### DIRECTIONS
In the research-axis description, how is the clinical program that supports autism research recognized?

---------- EXTRACTED TEXT ----------

Mental Illness and Addiction
Unravelling pathophysiology to design novel therapeutics is a priority for modern psychiatric research and a key goal of this research axis. The emphasis of this group is to investigate the behavioural and brain correlates of neurotransmitter dysfunction, using functional neuroimaging techniques, genetic dissection and pharmacological manipulations, while ensuring continuous dialogue between basic and clinical research and rapid knowledge transfer from the bedside, to the bench and back.
The Mental Illness and Addiction Axis research team has significant expertise in the social and translational neuroscience of mental disorders and utilizes a wide array of complementary state-of-the-art behavioural and biological tools to define specific proof-of-concept hypotheses of pathophysiology.
The addiction program combines the strengths of a well-established hospital-based treatment unit and an emerging translational neuroscience program. The research program covers many important concerns ranging from behavioural neuroscience and neurophysiology, to pharmacology, the genetic risk for developing addiction, and hospital and community-based treatment programs in addiction. Mood disorders studies involve the research of novel antidepressant treatments, such as compounds that act on the cannabinoid systems, and high frequency deep brain or vagus nerve stimulation in treatment-refractory depressed patients.
Autism research within the axis is world renowned, and involves identification of environmental risk factors, secular trends in incidence, and efficacy of psychosocial and psychopharmacological interventions. The autism research program is supported by a strong clinical program recognized as a major tertiary and quaternary center for the province of Quebec. Research on Attention-Deficit Hyperactivity Disorder (ADHD) involves evaluating the efficacy of novel interventions combining psychopharmacology and psychotherapeutical techniques across age ranges. Pharmacogenetic studies are also being pursued to understand better mechanisms which underlie response to drug treatment in this disorder.

---------- DATASET RECORDS ----------

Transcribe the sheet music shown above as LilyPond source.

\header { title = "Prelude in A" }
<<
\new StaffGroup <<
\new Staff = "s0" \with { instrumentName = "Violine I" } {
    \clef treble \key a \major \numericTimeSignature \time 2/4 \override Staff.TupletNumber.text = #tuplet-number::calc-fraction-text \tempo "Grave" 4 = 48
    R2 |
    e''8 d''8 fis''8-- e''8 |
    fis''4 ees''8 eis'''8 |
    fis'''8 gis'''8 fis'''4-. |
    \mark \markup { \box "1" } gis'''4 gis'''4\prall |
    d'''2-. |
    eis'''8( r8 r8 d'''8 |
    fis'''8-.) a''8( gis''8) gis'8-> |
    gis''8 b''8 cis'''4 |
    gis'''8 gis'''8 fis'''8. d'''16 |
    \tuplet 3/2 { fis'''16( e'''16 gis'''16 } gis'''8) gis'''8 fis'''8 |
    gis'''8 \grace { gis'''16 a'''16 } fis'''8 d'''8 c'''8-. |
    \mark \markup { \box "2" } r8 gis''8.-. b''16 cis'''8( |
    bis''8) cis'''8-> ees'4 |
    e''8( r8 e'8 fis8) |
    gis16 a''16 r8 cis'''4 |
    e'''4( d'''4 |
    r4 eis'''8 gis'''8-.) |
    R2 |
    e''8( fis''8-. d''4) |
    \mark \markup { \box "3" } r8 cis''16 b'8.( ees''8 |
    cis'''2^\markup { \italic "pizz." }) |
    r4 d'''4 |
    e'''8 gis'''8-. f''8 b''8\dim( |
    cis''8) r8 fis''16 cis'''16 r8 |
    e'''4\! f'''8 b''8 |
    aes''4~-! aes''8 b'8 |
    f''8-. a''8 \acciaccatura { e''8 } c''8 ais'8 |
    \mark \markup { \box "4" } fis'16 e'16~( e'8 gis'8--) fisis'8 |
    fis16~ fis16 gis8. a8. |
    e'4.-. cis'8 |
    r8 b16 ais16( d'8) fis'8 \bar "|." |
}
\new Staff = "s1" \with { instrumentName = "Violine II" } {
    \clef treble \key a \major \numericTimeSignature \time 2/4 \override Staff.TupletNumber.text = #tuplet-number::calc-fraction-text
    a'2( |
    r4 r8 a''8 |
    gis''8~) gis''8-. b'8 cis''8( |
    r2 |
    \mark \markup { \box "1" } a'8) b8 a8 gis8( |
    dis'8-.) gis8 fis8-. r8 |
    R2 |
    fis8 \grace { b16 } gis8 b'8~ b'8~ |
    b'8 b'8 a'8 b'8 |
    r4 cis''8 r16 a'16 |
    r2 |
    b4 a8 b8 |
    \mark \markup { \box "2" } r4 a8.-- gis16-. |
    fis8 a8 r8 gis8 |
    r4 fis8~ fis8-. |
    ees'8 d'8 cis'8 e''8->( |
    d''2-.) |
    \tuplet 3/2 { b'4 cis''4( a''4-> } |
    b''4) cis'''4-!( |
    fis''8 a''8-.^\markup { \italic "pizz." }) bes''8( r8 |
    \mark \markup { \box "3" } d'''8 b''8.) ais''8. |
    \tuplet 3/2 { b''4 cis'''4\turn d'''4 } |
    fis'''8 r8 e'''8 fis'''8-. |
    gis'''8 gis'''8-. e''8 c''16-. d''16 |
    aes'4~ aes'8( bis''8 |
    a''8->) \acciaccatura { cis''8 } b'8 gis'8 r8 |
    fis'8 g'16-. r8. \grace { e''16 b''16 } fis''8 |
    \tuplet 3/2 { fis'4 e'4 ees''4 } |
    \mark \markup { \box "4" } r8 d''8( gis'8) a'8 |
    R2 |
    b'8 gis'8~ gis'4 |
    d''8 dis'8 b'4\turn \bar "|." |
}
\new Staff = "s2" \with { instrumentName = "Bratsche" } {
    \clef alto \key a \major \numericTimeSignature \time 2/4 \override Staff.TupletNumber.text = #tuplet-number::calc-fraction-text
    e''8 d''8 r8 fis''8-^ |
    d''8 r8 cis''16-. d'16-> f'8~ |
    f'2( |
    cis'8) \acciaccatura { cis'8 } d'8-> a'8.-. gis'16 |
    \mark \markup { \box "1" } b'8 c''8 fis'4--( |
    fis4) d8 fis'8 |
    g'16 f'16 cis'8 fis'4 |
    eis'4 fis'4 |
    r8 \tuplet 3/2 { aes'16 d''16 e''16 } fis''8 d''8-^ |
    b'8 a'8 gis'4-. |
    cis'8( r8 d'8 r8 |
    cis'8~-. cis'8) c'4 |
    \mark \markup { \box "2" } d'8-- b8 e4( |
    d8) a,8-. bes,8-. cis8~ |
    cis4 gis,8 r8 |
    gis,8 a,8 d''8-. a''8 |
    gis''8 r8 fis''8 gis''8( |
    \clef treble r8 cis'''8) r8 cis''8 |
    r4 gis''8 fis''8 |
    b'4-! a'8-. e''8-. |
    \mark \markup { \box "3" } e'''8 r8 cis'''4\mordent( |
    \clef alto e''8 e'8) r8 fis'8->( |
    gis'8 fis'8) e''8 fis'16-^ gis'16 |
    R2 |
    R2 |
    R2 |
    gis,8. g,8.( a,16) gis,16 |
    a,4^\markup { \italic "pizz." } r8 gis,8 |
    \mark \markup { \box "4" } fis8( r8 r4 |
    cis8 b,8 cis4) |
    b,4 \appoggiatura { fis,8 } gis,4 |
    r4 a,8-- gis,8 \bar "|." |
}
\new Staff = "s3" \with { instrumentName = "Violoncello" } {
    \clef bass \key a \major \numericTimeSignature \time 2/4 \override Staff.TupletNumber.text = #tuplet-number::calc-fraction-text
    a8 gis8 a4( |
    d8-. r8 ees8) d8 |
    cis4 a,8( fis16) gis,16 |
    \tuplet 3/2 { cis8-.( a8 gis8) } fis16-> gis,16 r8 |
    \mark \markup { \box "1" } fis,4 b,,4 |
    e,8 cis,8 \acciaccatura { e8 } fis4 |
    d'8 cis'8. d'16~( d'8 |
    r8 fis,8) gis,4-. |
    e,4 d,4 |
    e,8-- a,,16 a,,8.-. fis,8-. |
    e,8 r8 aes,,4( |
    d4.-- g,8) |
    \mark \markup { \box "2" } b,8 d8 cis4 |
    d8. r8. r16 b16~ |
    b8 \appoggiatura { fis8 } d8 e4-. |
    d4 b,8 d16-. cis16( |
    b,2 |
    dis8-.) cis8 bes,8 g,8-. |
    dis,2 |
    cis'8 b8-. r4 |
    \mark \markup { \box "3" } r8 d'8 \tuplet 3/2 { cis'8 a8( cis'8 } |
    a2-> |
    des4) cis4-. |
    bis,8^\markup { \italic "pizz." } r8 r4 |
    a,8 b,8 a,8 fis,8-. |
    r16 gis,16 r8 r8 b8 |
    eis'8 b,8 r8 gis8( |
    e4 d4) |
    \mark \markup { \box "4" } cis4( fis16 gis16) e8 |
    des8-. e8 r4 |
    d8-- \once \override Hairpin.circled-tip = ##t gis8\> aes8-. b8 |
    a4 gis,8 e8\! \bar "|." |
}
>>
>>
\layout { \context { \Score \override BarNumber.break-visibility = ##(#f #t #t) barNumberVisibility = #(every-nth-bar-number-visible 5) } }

----------

### EXERCISE OUTPUT
It is recognized as a major tertiary and quaternary center for the province of Quebec.